▶ [What you should do] In the listing that follows, how many lines include the word "input"? Only the number is wanted.
[Opening Data in this exercise section]
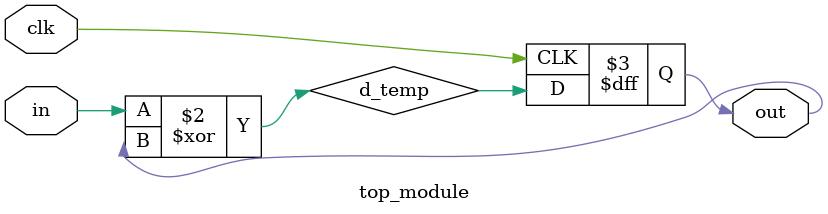
<source format=v>
module top_module (
    input clk,
    input in, 
    output reg out);
    wire d_temp;
always @(posedge clk ) begin
    out <= d_temp;
end

assign d_temp = in ^ out;
endmodule
</source>
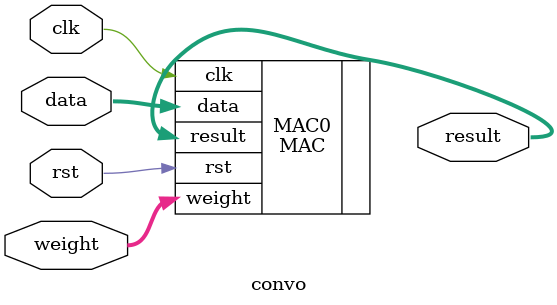
<source format=v>
`timescale 1ns / 1ps

module convo(
    input clk,rst,
    input signed [23:0] data, 
    input signed [23:0] weight,
    output [19:0] result
    );
    MAC MAC0( 
    .clk(clk),.rst(rst),.data(data),
    .weight(weight),.result(result)
    );
    
endmodule

</source>
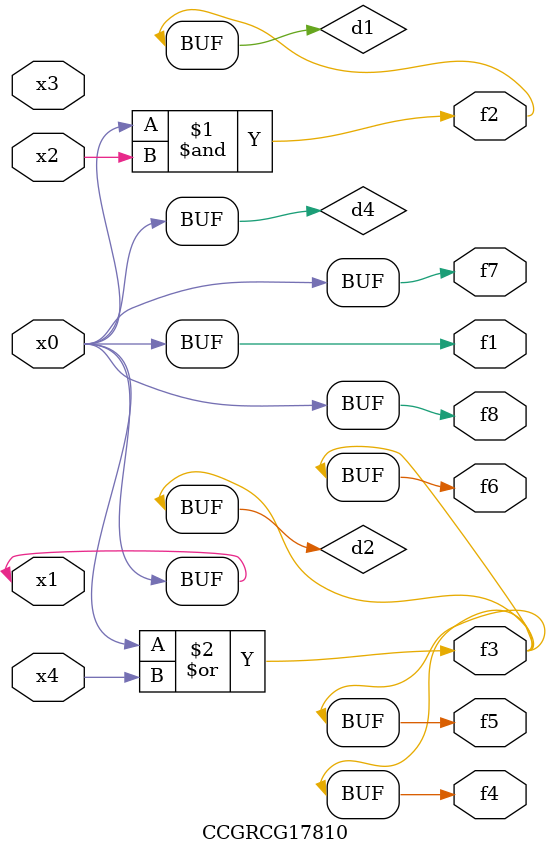
<source format=v>
module CCGRCG17810(
	input x0, x1, x2, x3, x4,
	output f1, f2, f3, f4, f5, f6, f7, f8
);

	wire d1, d2, d3, d4;

	and (d1, x0, x2);
	or (d2, x0, x4);
	nand (d3, x0, x2);
	buf (d4, x0, x1);
	assign f1 = d4;
	assign f2 = d1;
	assign f3 = d2;
	assign f4 = d2;
	assign f5 = d2;
	assign f6 = d2;
	assign f7 = d4;
	assign f8 = d4;
endmodule

</source>
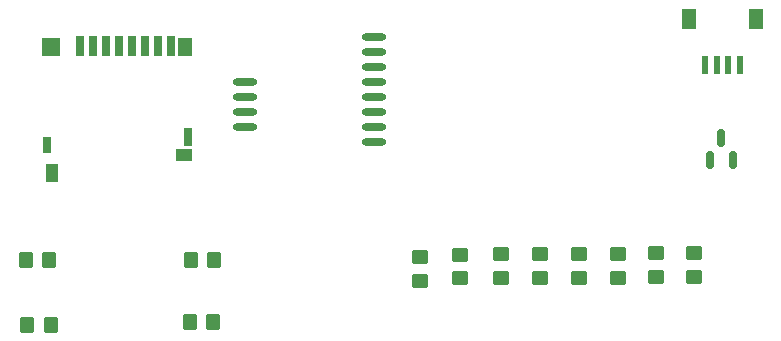
<source format=gbr>
%TF.GenerationSoftware,KiCad,Pcbnew,8.0.6-8.0.6-0~ubuntu24.04.1*%
%TF.CreationDate,2026-02-19T00:00:45-05:00*%
%TF.ProjectId,rook,726f6f6b-2e6b-4696-9361-645f70636258,rev?*%
%TF.SameCoordinates,Original*%
%TF.FileFunction,Paste,Top*%
%TF.FilePolarity,Positive*%
%FSLAX46Y46*%
G04 Gerber Fmt 4.6, Leading zero omitted, Abs format (unit mm)*
G04 Created by KiCad (PCBNEW 8.0.6-8.0.6-0~ubuntu24.04.1) date 2026-02-19 00:00:45*
%MOMM*%
%LPD*%
G01*
G04 APERTURE LIST*
G04 Aperture macros list*
%AMRoundRect*
0 Rectangle with rounded corners*
0 $1 Rounding radius*
0 $2 $3 $4 $5 $6 $7 $8 $9 X,Y pos of 4 corners*
0 Add a 4 corners polygon primitive as box body*
4,1,4,$2,$3,$4,$5,$6,$7,$8,$9,$2,$3,0*
0 Add four circle primitives for the rounded corners*
1,1,$1+$1,$2,$3*
1,1,$1+$1,$4,$5*
1,1,$1+$1,$6,$7*
1,1,$1+$1,$8,$9*
0 Add four rect primitives between the rounded corners*
20,1,$1+$1,$2,$3,$4,$5,0*
20,1,$1+$1,$4,$5,$6,$7,0*
20,1,$1+$1,$6,$7,$8,$9,0*
20,1,$1+$1,$8,$9,$2,$3,0*%
G04 Aperture macros list end*
%ADD10R,0.500000X1.550000*%
%ADD11R,1.200000X1.800000*%
%ADD12RoundRect,0.250000X-0.350000X-0.450000X0.350000X-0.450000X0.350000X0.450000X-0.350000X0.450000X0*%
%ADD13RoundRect,0.250000X0.450000X-0.350000X0.450000X0.350000X-0.450000X0.350000X-0.450000X-0.350000X0*%
%ADD14RoundRect,0.250000X-0.450000X0.350000X-0.450000X-0.350000X0.450000X-0.350000X0.450000X0.350000X0*%
%ADD15RoundRect,0.250000X0.350000X0.450000X-0.350000X0.450000X-0.350000X-0.450000X0.350000X-0.450000X0*%
%ADD16RoundRect,0.150000X0.150000X-0.587500X0.150000X0.587500X-0.150000X0.587500X-0.150000X-0.587500X0*%
%ADD17R,0.700000X1.750000*%
%ADD18R,1.300000X1.500000*%
%ADD19R,0.800000X1.500000*%
%ADD20R,0.800000X1.400000*%
%ADD21R,1.500000X1.500000*%
%ADD22R,1.000000X1.550000*%
%ADD23R,1.450000X1.000000*%
%ADD24RoundRect,0.300000X0.750000X0.000010X-0.750000X0.000010X-0.750000X-0.000010X0.750000X-0.000010X0*%
G04 APERTURE END LIST*
D10*
%TO.C,J6*%
X66500000Y-2114000D03*
X65500000Y-2114000D03*
X64500000Y-2114000D03*
X63500000Y-2114000D03*
D11*
X67800000Y1786000D03*
X62200000Y1786000D03*
%TD*%
D12*
%TO.C,R5*%
X6130000Y-24128570D03*
X8130000Y-24128570D03*
%TD*%
D13*
%TO.C,R9*%
X46242860Y-20175000D03*
X46242860Y-18175000D03*
%TD*%
D14*
%TO.C,R15*%
X49542860Y-18175000D03*
X49542860Y-20175000D03*
%TD*%
D12*
%TO.C,R20*%
X19900000Y-23950000D03*
X21900000Y-23950000D03*
%TD*%
D15*
%TO.C,R6*%
X8000000Y-18650000D03*
X6000000Y-18650000D03*
%TD*%
D16*
%TO.C,Q2*%
X63950000Y-10200000D03*
X65850000Y-10200000D03*
X64900000Y-8325000D03*
%TD*%
D13*
%TO.C,R16*%
X56142860Y-20175000D03*
X56142860Y-18175000D03*
%TD*%
D17*
%TO.C,J10*%
X10600000Y-525000D03*
X11700000Y-525000D03*
X12800000Y-525000D03*
X13900000Y-525000D03*
X15000000Y-525000D03*
X16100000Y-525000D03*
X17200000Y-525000D03*
X18300000Y-525000D03*
D18*
X19500000Y-650000D03*
D19*
X19750000Y-8250000D03*
D20*
X7800000Y-8900000D03*
D21*
X8150000Y-650000D03*
D22*
X8200000Y-11325000D03*
D23*
X19425000Y-9750000D03*
%TD*%
D13*
%TO.C,R18*%
X52842860Y-20175000D03*
X52842860Y-18175000D03*
%TD*%
D14*
%TO.C,R8*%
X42750000Y-18200000D03*
X42750000Y-20200000D03*
%TD*%
%TO.C,R7*%
X39350000Y-18400000D03*
X39350000Y-20400000D03*
%TD*%
%TO.C,R22*%
X62550000Y-18090000D03*
X62550000Y-20090000D03*
%TD*%
%TO.C,R24*%
X59400000Y-18080000D03*
X59400000Y-20080000D03*
%TD*%
D24*
%TO.C,U1*%
X35450000Y-8650000D03*
X35450000Y-7380000D03*
X35450000Y-6110000D03*
X35450000Y-4840000D03*
X35450000Y-3570000D03*
X35450000Y-2300000D03*
X35450000Y-1030000D03*
X35450000Y240000D03*
X24550000Y-3570000D03*
X24550000Y-4840000D03*
X24550000Y-6110000D03*
X24550000Y-7380000D03*
%TD*%
D12*
%TO.C,R17*%
X19960000Y-18700000D03*
X21960000Y-18700000D03*
%TD*%
M02*

</source>
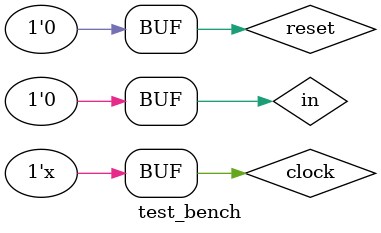
<source format=v>
`timescale 10ns/1ps

module test_bench();
	reg in, clock, reset;
	wire out;
	initial clock = 0;
        initial	reset = 0;
       	initial	in = 0;
	always #10 clock = ~clock;
	r_d_latch dut(out, in, clock, reset);
	initial begin
		$dumpfile("test_r_d_latch.vcd");
		$dumpvars;
		reset = 1;
		#10;
		reset = 0;
		in = 1;
		#5;
		in = 0;
		#5;
		in = 1;
		#5;
		reset = 1;
		#27;
		in = 0;
		#13;
		in = 1;
		#20;
		reset = 0;
		in = 1;
		#5;
		in = 0;
		#5;
		in = 1;
		#7;
		in = 0;
		#3;
		#10;
		in = 1;
		#5;
		in = 0;
		#5;
		in = 1;
		#7;
		in = 0;
		#3;
	end
endmodule 

</source>
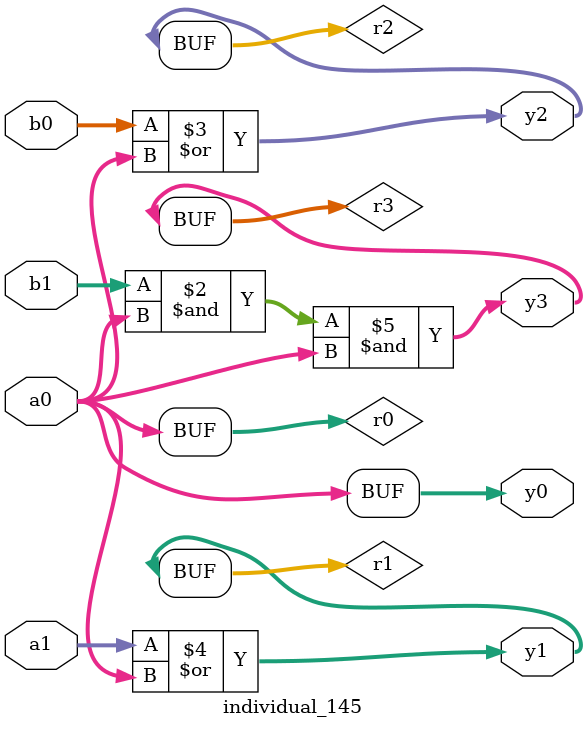
<source format=sv>
module individual_145(input logic [15:0] a1, input logic [15:0] a0, input logic [15:0] b1, input logic [15:0] b0, output logic [15:0] y3, output logic [15:0] y2, output logic [15:0] y1, output logic [15:0] y0);
logic [15:0] r0, r1, r2, r3; 
 always@(*) begin 
	 r0 = a0; r1 = a1; r2 = b0; r3 = b1; 
 	 r3  &=  r0 ;
 	 r2  |=  r0 ;
 	 r1  |=  a0 ;
 	 r3  &=  r0 ;
 	 y3 = r3; y2 = r2; y1 = r1; y0 = r0; 
end
endmodule
</source>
[Closing Data in this exercise section]
▶ [Completed task] 7